A la manière de ces propriétés aristocratiques françaises de jadis, patiemment élargies par des générations successives, trente ans après les indépendances et en compensation des revers géopolitiques du milieu du XXe siècle, le domaine africain de la France avait enfin pu inclure vers 1990 un « petit » et un « grand » parc, le premier étant constitué des pays liés à l’ancienne métropole durant la période coloniale, et l’autre de ceux qui avaient alors échappé à son contrôle mais qui subissaient maintenant son influence en se joignant au cercle des sommets franco-africains, sorte de revue régulière des amitiés nouvelles (parfois visiblement opportunistes) aussi bien que des fidélités les plus incontestables.
Ce succès fut obtenu en appliquant les principes de la raison d’Etat, traditionnelle en France depuis Richelieu, et qui visait avant tout à la stabilité de l’Afrique subsaharienne2. Il avait pour inconvénient d’ignorer la lancinante question des droits de l’homme qui se posa pourtant dès la généralisation de l’autoritarisme en Afrique après les
indépendances, et qui suscitait à l’étranger (et en France même, dans certains cercles) des réactions allant de l’indignation à l’ironie, en passant par l’irritation ou l’incompréhension.
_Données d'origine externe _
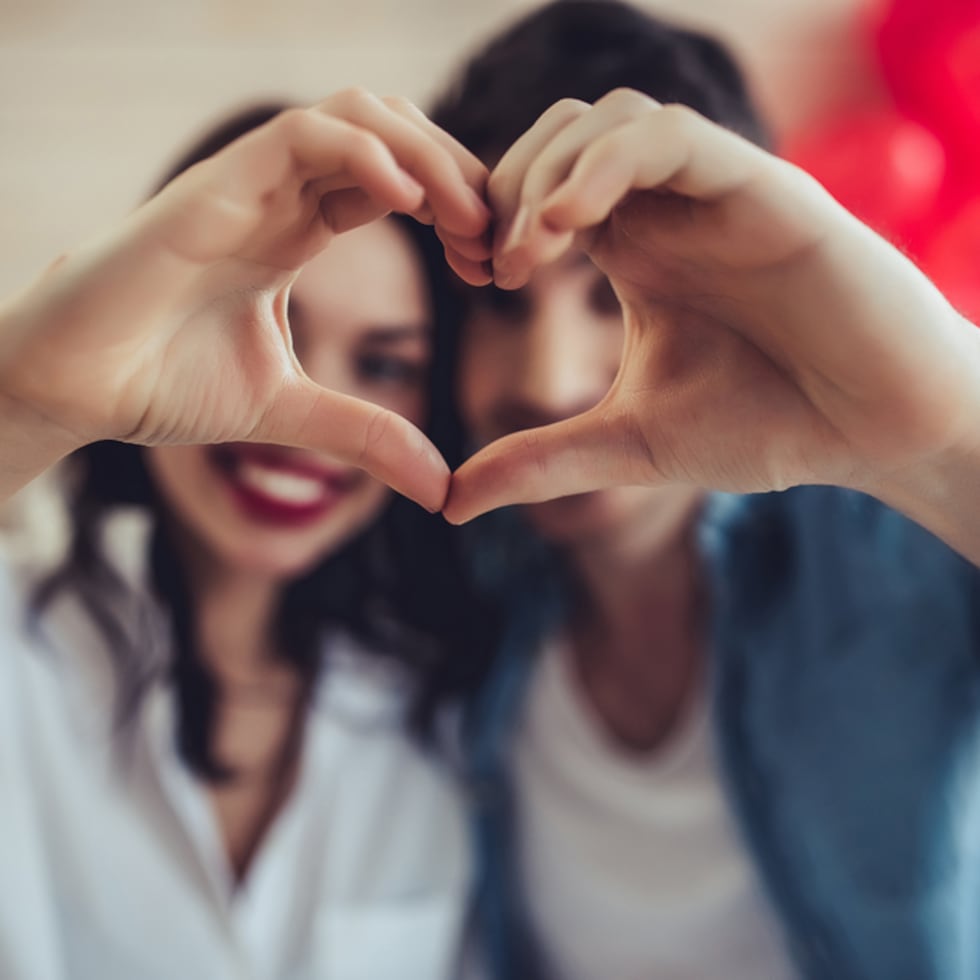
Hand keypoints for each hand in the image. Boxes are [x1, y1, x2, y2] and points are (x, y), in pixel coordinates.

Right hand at [0, 90, 490, 509]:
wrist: (72, 389)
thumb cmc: (163, 386)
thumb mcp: (291, 412)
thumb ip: (366, 436)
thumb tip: (441, 490)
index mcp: (296, 231)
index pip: (397, 184)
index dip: (456, 212)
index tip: (491, 267)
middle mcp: (279, 197)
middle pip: (392, 136)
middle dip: (458, 175)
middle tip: (495, 242)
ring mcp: (247, 184)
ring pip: (357, 115)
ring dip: (427, 156)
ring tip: (466, 222)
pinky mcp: (214, 187)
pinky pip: (302, 136)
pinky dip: (366, 155)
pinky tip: (409, 203)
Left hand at [444, 89, 979, 523]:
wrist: (875, 432)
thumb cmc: (766, 427)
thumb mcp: (628, 446)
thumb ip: (540, 462)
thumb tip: (447, 504)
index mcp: (634, 251)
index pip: (539, 190)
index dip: (491, 217)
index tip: (471, 275)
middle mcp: (668, 209)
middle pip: (556, 138)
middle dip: (504, 187)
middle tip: (486, 266)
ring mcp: (713, 192)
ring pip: (605, 120)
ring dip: (545, 173)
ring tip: (523, 257)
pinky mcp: (761, 187)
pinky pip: (667, 136)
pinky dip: (605, 166)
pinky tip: (568, 226)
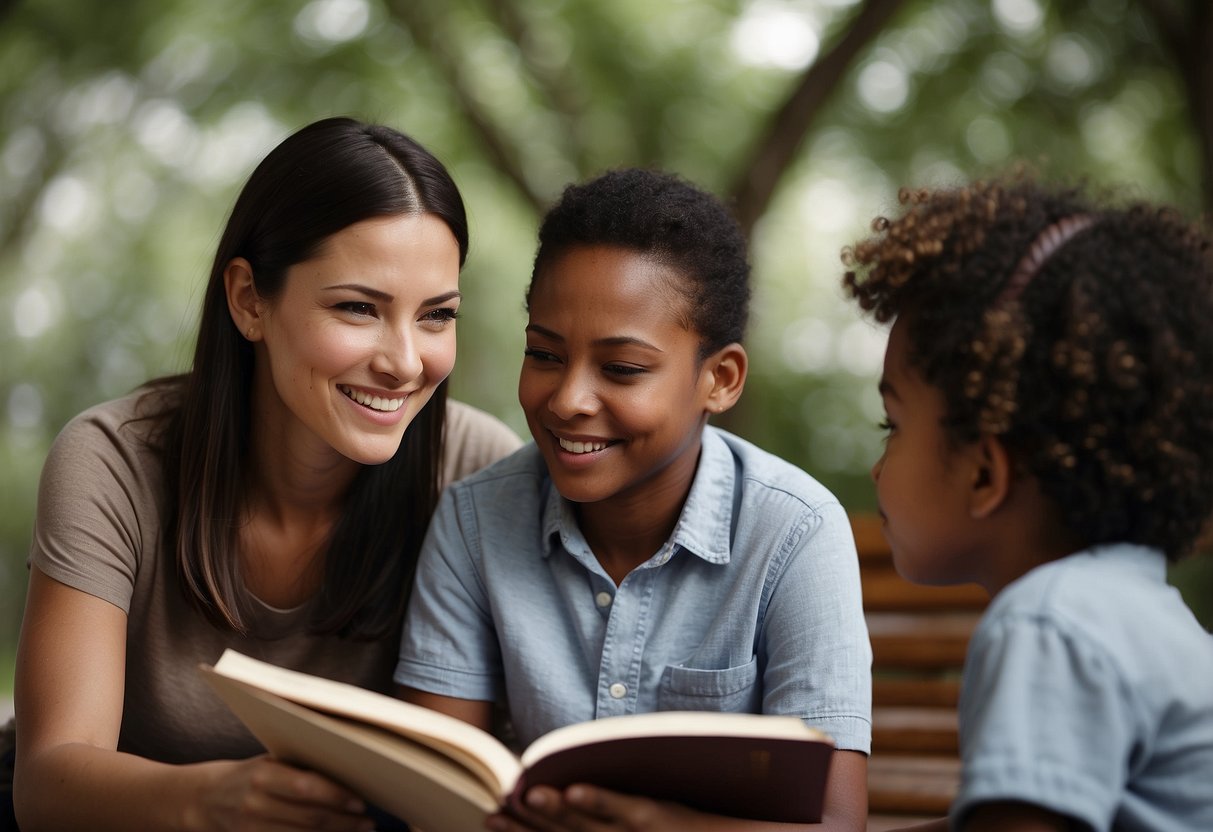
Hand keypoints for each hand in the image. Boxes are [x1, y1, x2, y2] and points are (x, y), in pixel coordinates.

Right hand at [190, 755, 375, 830]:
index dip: (336, 796)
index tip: (361, 801)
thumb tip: (343, 771)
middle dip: (344, 822)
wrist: (199, 800)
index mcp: (262, 776)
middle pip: (309, 817)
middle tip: (369, 822)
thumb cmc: (242, 776)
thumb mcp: (266, 763)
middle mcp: (256, 804)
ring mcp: (251, 829)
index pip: (306, 787)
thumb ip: (297, 769)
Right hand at [487, 784, 706, 831]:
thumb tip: (563, 799)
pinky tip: (576, 789)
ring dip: (554, 810)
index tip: (490, 818)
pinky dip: (598, 800)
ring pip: (585, 824)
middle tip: (497, 807)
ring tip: (529, 794)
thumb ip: (599, 824)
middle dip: (526, 822)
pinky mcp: (654, 817)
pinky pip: (621, 809)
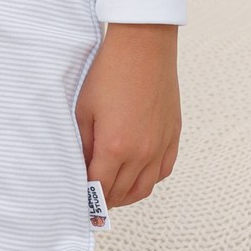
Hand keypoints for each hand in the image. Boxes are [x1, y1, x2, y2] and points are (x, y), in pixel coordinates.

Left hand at [75, 23, 180, 208]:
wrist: (143, 47)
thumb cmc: (108, 74)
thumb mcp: (83, 111)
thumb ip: (82, 146)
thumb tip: (80, 170)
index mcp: (115, 147)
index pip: (98, 189)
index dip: (86, 199)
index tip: (77, 203)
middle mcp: (142, 152)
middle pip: (121, 193)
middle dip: (103, 201)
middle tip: (90, 202)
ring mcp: (160, 145)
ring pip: (144, 188)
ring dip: (125, 196)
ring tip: (111, 194)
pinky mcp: (173, 135)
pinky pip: (162, 171)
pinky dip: (148, 180)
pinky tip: (135, 176)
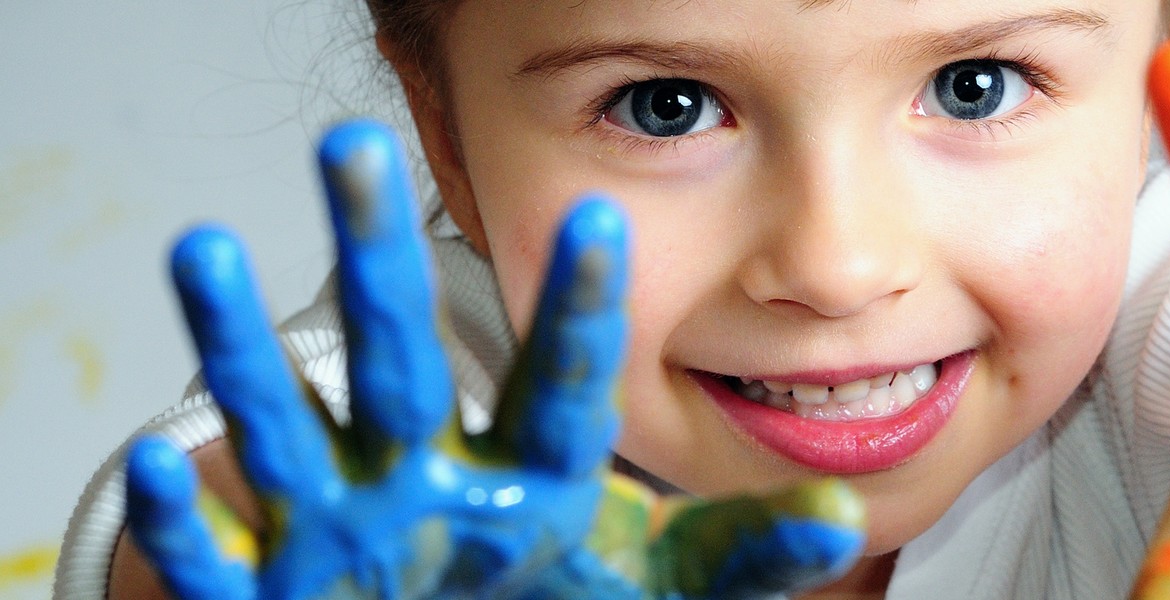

Mais, sous des dehors souvent désuets, ou choquants pour les théoriciens les plus intransigeants de la pratique républicaine, il était le fruit d’une entreprise remarquablement adaptée aux besoins effectifs d’une région où l’apparition brutale, ex nibilo, d’Etats n’ayant d’unité que théorique faisait courir les plus grands dangers d’instabilité structurelle, comme c’est généralement le cas après la destruction des empires.
La question longtemps pendante de la légitimité de l’action de la France en Afrique depuis les indépendances et jusqu’au terme de cette première époque triomphaliste n’a plus de portée que sur sa valeur morale intrinsèque (notamment sur le thème des scandales financiers et des compromissions politiques). Une autre politique de développement était-elle possible ? C’est là bien sûr un grave problème, mais pratiquement insoluble. Quant au reste, l’Histoire a déjà tranché : la politique française au sud du Sahara fut une des composantes essentielles de l’équilibre relatif du monde entre 1960 et 1989.